[Opening The data section]
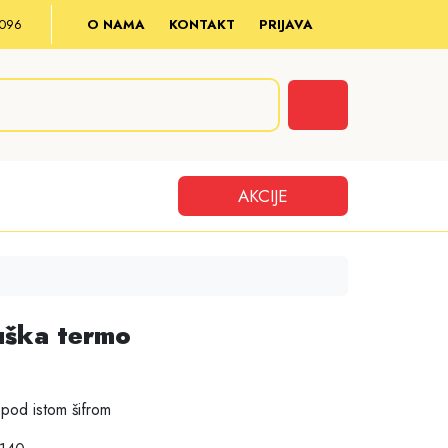
8 096
O NAMA
KONTAKT
PRIJAVA
Cart
AKCIJE
uška termo
pod istom šifrom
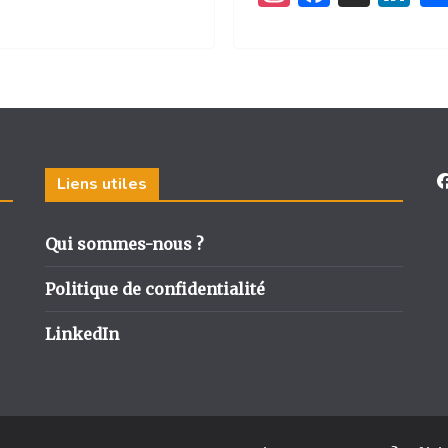
n
a
n
st
c
k
a
e
e
g
b
dI
ra
o
n
m
o
Liens utiles
k
Qui sommes-nous ?
Politique de confidentialité
LinkedIn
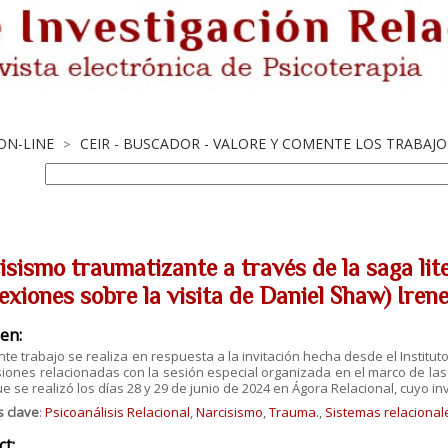
 ON-LINE
CEIR - BUSCADOR - VALORE Y COMENTE LOS TRABAJ
>
isismo traumatizante a través de la saga lit
exiones sobre la visita de Daniel Shaw) Iren
en:
nte trabajo se realiza en respuesta a la invitación hecha desde el Institut
iones relacionadas con la sesión especial organizada en el marco de las 
e se realizó los días 28 y 29 de junio de 2024 en Ágora Relacional, cuyo i
s clave
:
Psicoanálisis Relacional
,
Narcisismo
,
Trauma.
,
Sistemas relacional
ct:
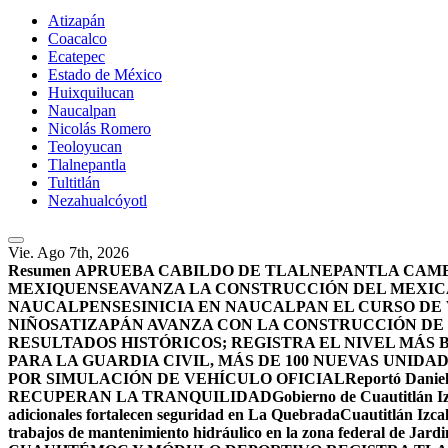
Atizapán
Coacalco
Ecatepec
Estado de México
Huixquilucan
Naucalpan
Nicolás Romero
Teoloyucan
Tlalnepantla
Tultitlán
Nezahualcóyotl
Vie. Ago 7th, 2026
Resumen
APRUEBA CABILDO DE TLALNEPANTLA CAMBI
MEXIQUENSE
AVANZA LA CONSTRUCCIÓN DEL MEXICA
NAUCALPENSES
INICIA EN NAUCALPAN EL CURSO DE
NIÑOS
ATIZAPÁN AVANZA CON LA CONSTRUCCIÓN DE U
RESULTADOS HISTÓRICOS; REGISTRA EL NIVEL MÁS 
PARA LA GUARDIA CIVIL, MÁS DE 100 NUEVAS UNIDA
POR SIMULACIÓN DE VEHÍCULO OFICIAL
Reportó Daniel
RECUPERAN LA TRANQUILIDAD
Gobierno de Cuautitlán Iz
adicionales fortalecen seguridad en La Quebrada
Cuautitlán Izcal
trabajos de mantenimiento hidráulico en la zona federal de Jardi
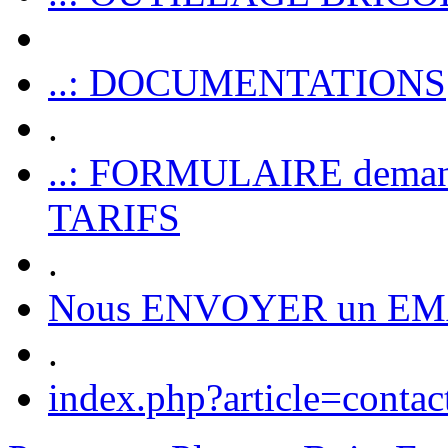
..: DOCUMENTATIONS
.
..: FORMULAIRE dem
TARIFS
.
Nous ENVOYER un EM
.
index.php?article=contac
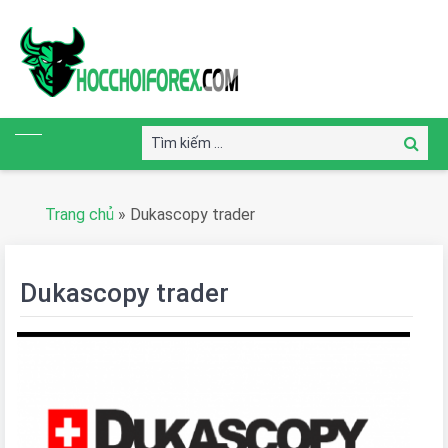
Tìm
Tìm
kiếm:
kiếm
Trang chủ
»
Dukascopy trader
Dukascopy trader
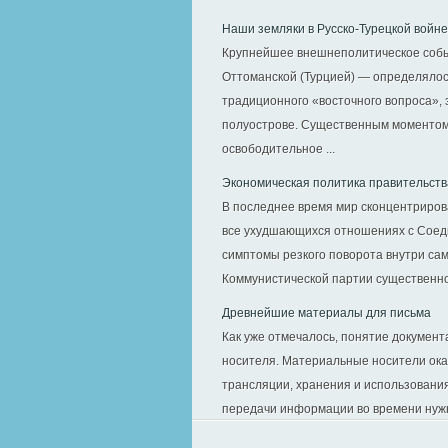
Наши земляки в Русско-Турецкой войне 
Крупнейшее внешнеполитическое событ
Оттоманской (Турцией) — определялос
традиционного «восточного вопроса», 
полуострове. Существенным моментом,
освободительное ...
Экономическая политика правительств
В последнее время мир сконцентрирова
все ухудшающихся отношениях с Соеди
симптомы резкого поворота внутри са
Коммунистической партии существенно 
Древнейшие материалы для письма
Как уже отмечалось, понятие докумен
носителя. Материальные носители ока
трансляции, хранения и использовани
передачи информации во времени нужны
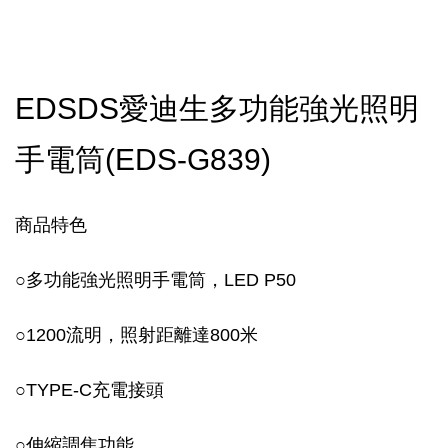
EDSDS愛迪生多功能強光照明
手電筒(EDS-G839)
商品特色
○
多功能強光照明手電筒，LED P50
○
1200流明，照射距離達800米
○
TYPE-C充電接頭
○
伸縮調焦功能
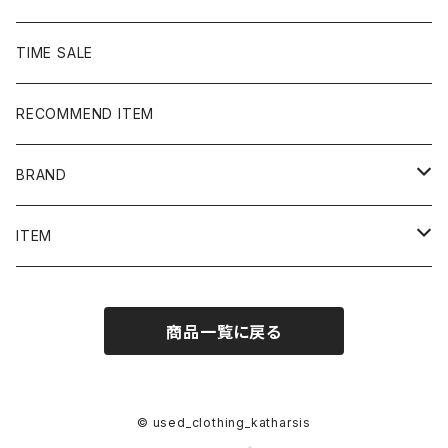
TIME SALE
RECOMMEND ITEM
BRAND
NIKE
ITEM
stussy
Long Sleeve Tee
商品一覧に戻る
Supreme
Tee
Ralph Lauren/Polo Sport
Rugger shirt
© used_clothing_katharsis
[Closing The data section]
◆ About this exercise
Each line above holding the string "Cuautitlán" counts once; please report the total and nothing more.

◆ Result of the task
2